Sunday, June 3, 2012

Inner City Games, the Gaming Company You've Never Heard Of


As I walked around the store this evening, I happened to notice the number of games we carry from the largest game company you’ve probably never heard of,  Inner CityGames Design . At last count, we carry Fuzzy Heroes, Lejendary Journeys (now out of print from ICGD) and a number of their bagged minigames including Gigantic, When Good Villagers Go Bad, My First LARP and Crouching Hamster Hidden Translation, as well as their promotional game, Penny Wars.  We have more of ICG’s games in stock than a lot of better known game companies.
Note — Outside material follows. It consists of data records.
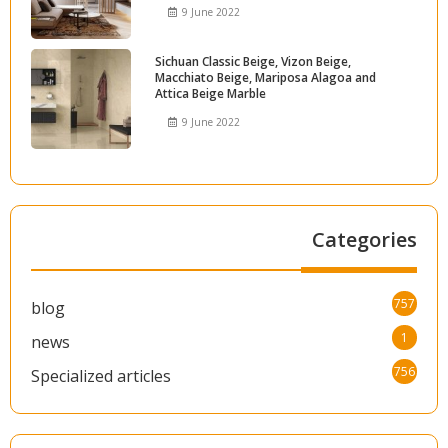
9 June 2022
Sichuan Classic Beige, Vizon Beige,
Macchiato Beige, Mariposa Alagoa and
Attica Beige Marble
9 June 2022
Categories
757
blog
1
news
756
Specialized articles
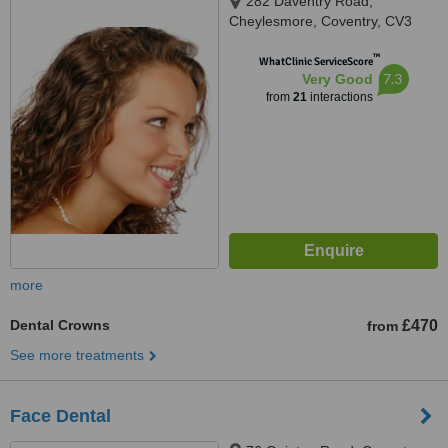
282 Daventry Road,
Cheylesmore, Coventry, CV3
5HL
™
WhatClinic ServiceScore
7.3
Very Good
from
21
interactions
more
Dental Crowns
£470
from
See more treatments
Face Dental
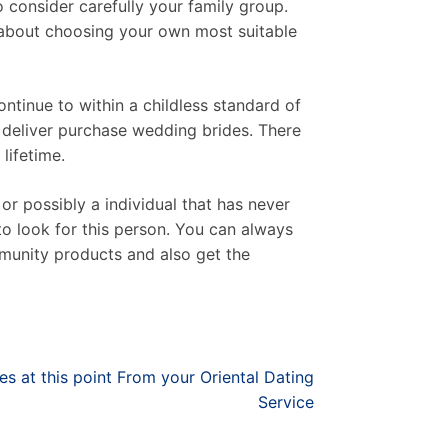
 consider carefully your family group.
l about choosing your own most suitable
ntinue to within a childless standard of
a deliver purchase wedding brides. There
lifetime.
or possibly a individual that has never
to look for this person. You can always
munity products and also get the
s at this point From your Oriental Dating
Service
Inner City Games is one of the oldest game companies still operating and certainly one of the few still  operating under its original owner, Chris Clark.  The company launched with the Inner City RPG, in which the player characters were gang members or other city stereotypes, then followed up with Puppy Pounders, combat rules with stuffed animals.  This proved successful enough (by selling out the print run very quickly) that a year later, a more commercial version, Fuzzy Heroes, came out, followed by several supplements.
About ’97, ICG released War PIGs (Plastic Infantry Guys), combat rules for the plastic army figures found in your toybox.  It set off a demand from its customers for more plastic bagged microgames from the company, 28 in total over the years.  During this time the company started working with Gary Gygax (yes, THAT Gary Gygax) and released two of his RPG adventures.  The collaboration proved so successful that Clark and Gygax formed a new company, Hekaforge Publications, to take Gygax’s Lejendary Adventures RPG to market (Hekaforge went defunct about 2006).
More recently, ICGD released 2nd editions of War PIGs and Fuzzy Heroes (almost a decade after the announcement of a second edition of FH). A new hard science RPG, Lance is also under development as well as two new micro games:  a gladiatorial combat game called Lutus and another title Underground Empires dealing with underground empires, I guess.  Clark would like to develop more but  he is currently a principal in Eldritch Enterprises, a new gaming company comprised of himself and RPG industry icons Jim Ward, Frank Mentzer and Tim Kask, so, as Clark says “Most of my time, happily, spent on ICGD is in sending out orders and mailing out quarterly tax forms” Not bad for a thirty year old company which no one has ever heard of.